*** Opening of Material for this exercise ***
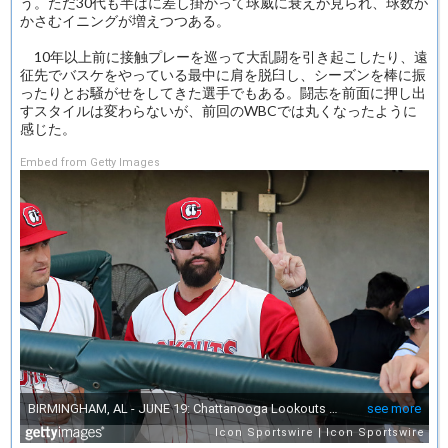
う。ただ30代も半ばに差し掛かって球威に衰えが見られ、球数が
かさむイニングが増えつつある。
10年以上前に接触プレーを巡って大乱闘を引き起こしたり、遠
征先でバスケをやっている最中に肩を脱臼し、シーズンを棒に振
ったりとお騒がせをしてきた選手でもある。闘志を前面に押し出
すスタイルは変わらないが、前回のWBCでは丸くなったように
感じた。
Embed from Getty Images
*** Close of Material for this exercise ***
*** Opening of Material for this exercise ***
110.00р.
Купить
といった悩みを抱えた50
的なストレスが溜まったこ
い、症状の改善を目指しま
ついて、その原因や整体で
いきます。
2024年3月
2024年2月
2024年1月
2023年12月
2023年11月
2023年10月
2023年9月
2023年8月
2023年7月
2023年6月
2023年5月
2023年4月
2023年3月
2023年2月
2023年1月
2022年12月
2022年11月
*** Close of Material for this exercise ***
• **Work request**
In the listing above, find the line with "う。ただ30代も半ばに差し掛かって球威に衰えが見られ、球数が" and the line with "Embed from Getty Images", then print exactly those lines and every line between them.

• **Solution to the exercise**
う。ただ30代も半ばに差し掛かって球威に衰えが見られ、球数が
かさむイニングが増えつつある。
10年以上前に接触プレーを巡って大乱闘を引き起こしたり、遠
征先でバスケをやっている最中に肩を脱臼し、シーズンを棒に振
ったりとお騒がせをしてきた選手でもある。闘志を前面に押し出
すスタイルは変わらないが、前回のWBCでは丸くなったように
感じた。
Embed from Getty Images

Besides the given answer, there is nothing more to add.